TEXT UNDER STUDY |
Thoughts

Happy Victory Over Genocide Day!


On 7 January 1979, the Khmer Rouge fell to the invading Vietnamese forces and the genocide they had perpetrated upon the Cambodian population came to an end. This day is not a national holiday, however; 20 May is their National Day of Remembrance in which they honor those lost to the genocide.

I took the family to visit the Tuol Sleng Genocide Museum here in Phnom Penh. It is the former secret prison where confessions were tortured out of bewildered and frightened Cambodians and then they were shipped off site for execution at the Killing Fields outside of Phnom Penh. That site is now the Choeung Ek Genocide Center.

Tuol Sleng was established in 1975 when the Khmer Rouge took the country and forced the residents of Phnom Penh and the other cities into the countryside to work in some crazed misinterpreted fantasy of an agrarian paradise where peasants were idealized and everyone held hands as they ate their heart-shaped cupcakes and rode unicorns over rainbow bridges and sang the Cambodian equivalent of Kumbaya… at least they did in Pol Pot’s head. In reality, they were all working themselves to death.

Of course, there were thousands who tried to escape or otherwise pissed off their guards, so they had to be sent somewhere. There were the thousands of educated Cambodians who were untrustworthy and those who had somehow supported the Lon Nol regime or in some way transgressed the mad hellscape of Khmer Rouge ideology. One of those places was Tuol Sleng or S-21.

DATA LISTING |
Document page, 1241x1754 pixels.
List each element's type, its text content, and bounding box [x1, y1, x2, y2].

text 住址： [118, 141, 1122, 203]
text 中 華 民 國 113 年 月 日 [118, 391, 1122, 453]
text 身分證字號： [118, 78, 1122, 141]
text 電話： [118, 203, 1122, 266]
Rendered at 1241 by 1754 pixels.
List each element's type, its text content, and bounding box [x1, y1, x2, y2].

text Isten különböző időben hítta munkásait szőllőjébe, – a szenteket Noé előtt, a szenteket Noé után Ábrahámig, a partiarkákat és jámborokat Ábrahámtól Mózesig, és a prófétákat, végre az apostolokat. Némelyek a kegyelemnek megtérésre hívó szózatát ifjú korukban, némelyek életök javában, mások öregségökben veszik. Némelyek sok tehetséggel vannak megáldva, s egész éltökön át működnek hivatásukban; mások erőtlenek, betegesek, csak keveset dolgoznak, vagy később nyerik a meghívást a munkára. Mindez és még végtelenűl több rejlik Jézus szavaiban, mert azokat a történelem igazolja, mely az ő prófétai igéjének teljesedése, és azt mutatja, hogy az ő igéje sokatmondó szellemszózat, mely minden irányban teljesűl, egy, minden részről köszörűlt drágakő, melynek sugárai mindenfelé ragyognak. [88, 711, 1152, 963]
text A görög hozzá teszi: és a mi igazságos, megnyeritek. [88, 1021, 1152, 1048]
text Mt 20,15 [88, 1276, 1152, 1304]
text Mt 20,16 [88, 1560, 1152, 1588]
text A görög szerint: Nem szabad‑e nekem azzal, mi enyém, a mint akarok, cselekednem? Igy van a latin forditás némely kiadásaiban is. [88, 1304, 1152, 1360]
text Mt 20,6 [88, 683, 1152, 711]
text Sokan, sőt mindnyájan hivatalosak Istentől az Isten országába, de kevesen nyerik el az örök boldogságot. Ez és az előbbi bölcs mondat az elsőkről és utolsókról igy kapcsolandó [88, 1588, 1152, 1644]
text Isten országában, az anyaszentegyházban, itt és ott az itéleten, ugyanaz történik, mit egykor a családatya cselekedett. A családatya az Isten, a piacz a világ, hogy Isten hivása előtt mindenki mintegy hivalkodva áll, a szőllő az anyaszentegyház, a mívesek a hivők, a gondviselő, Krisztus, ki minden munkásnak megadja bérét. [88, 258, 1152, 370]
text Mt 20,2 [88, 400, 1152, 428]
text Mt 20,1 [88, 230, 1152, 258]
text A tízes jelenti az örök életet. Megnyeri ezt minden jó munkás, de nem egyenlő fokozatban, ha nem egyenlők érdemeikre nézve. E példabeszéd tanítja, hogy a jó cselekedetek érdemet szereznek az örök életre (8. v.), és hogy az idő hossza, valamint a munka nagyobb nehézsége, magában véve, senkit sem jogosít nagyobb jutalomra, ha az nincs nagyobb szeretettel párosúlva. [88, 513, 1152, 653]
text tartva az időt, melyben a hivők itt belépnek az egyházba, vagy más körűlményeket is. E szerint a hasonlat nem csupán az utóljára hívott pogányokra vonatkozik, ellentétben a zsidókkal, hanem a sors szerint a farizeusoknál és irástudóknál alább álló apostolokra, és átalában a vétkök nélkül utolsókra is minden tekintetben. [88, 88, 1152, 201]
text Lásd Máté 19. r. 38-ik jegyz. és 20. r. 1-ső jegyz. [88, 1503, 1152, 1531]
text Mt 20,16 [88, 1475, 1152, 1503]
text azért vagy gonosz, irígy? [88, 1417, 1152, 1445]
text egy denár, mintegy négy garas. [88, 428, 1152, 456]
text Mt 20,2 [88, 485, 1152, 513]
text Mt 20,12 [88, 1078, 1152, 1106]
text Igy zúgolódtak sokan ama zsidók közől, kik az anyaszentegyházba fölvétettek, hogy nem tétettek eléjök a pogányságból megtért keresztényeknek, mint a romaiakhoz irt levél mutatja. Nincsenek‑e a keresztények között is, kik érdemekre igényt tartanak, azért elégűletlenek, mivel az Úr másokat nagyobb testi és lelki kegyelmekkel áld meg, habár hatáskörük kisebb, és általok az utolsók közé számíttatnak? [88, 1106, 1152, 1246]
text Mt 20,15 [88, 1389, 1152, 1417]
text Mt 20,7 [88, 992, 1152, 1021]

WHAT THE TASK ASKS | Carry on the post about visiting Tuol Sleng from the point where it stops. These lines have nothing to do with the Tuol Sleng text.

RESULT OF THIS TASK |
It was established on the site of two schools in Phnom Penh. The site sprawled through the area of Phnom Penh to accommodate all the prisoners, administration, and support staff. Nowadays, the museum occupies only the core of what once was. The pressure of the burgeoning population of Phnom Penh having encroached upon the campus.

Here it is estimated that over 18,000 people were detained, tortured, and executed during the four years of Khmer Rouge rule.

As we commemorate the 6 January Insurrection in the US and watch the light of our democracy dwindle and the flame of authoritarianism flare, remember that those who rampaged through the Capitol screaming for the heads of Mike Pence and Nancy Pelosi will gladly lock you up in an American equivalent of S-21 to be tortured and executed.

It can happen here and will if we do nothing to prevent it. Once the impediment of laws and courts are removed, MAGA Nation will be out of control to avenge all of the make believe slights, injuries, and wrongs that they have perceived themselves receiving at the hands of Blacks, Browns, Muslims, and liberals.

Join me in wishing Cambodia and the world a happy Victory Over Genocide Day and avow to do everything we can to stop such atrocities from happening again in any of our countries.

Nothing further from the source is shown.